▶ **Tasks**
A. In the text on storing data, why does chunking scale for a dataset of any size? Please explain in one to three sentences.
B. According to the text on storing data, what block size is usually a good compromise for chunks?
C. Repeat everything in the text on storing data from "Keep them big" down to "(slowest / fastest)", word for word.

▶ **Reading passage**
========================================================================
Storing data

Florian Ziemen, Tobi Kölling, Lukas Kluft

Datasets

Without subset access and hierarchies, analysis scripts are forced to load way too much data.

Make a compromise that’s okay-ish for everybody by chunking along all dimensions.

Any access will require uncompressing entire chunks.
By keeping them small to reduce the amount of data that will be uncompressed but not used.
Keep them big enough for the compressor to do its job.
Usually MB-ish blocks are a good compromise.

As chunks are stored separately, this scales for any size of dataset. We are working with a 500 TB dataset in nextGEMS.

We can index a multi-file HDF5 dataset with kerchunk, and then create a pseudo-filesystem zarr with fsspec in python.
Allows to treat a set of netCDF4 files as one zarr dataset.
Direct access only via python.
A simple python web server can present it as zarr via https for other languages.

Storage layout, chunk shapes	Read time series (sec)	Read spatial slice (sec)	Performance bias (slowest / fastest)
Contiguous favoring time range	0.013	180	14000
Contiguous favoring spatial slice	200	0.012	17000
Default (all axes equal) chunks, 4673 x 12 x 16	1.4	34	24
36 KB chunks, 92 x 9 x 11	2.4	1.7	1.4
8 KB chunks, 46 x 6 x 8	1.4	1.1	1.2
========================================================================
▶ **Material**
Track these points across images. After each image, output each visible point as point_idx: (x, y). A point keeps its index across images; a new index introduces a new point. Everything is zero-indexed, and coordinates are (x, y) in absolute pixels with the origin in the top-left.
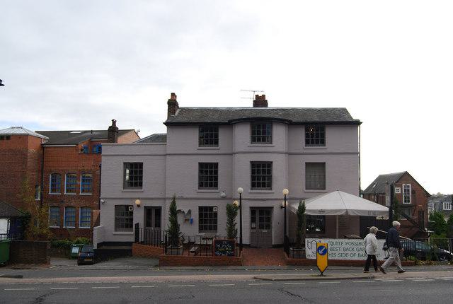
========================================================================
▶ **Exercise results**
A. It scales because the chunks are stored separately. The text notes that the team is working with a 500 TB dataset in nextGEMS.

B. MB-ish blocks.

C.
Keep them big enough for the compressor to do its job.
Usually MB-ish blocks are a good compromise.

As chunks are stored separately, this scales for any size of dataset. We are working with a 500 TB dataset in nextGEMS.

We can index a multi-file HDF5 dataset with kerchunk, and then create a pseudo-filesystem zarr with fsspec in python.
Allows to treat a set of netCDF4 files as one zarr dataset.
Direct access only via python.
A simple python web server can present it as zarr via https for other languages.

Storage layout, chunk shapes	Read time series (sec)	Read spatial slice (sec)	Performance bias (slowest / fastest)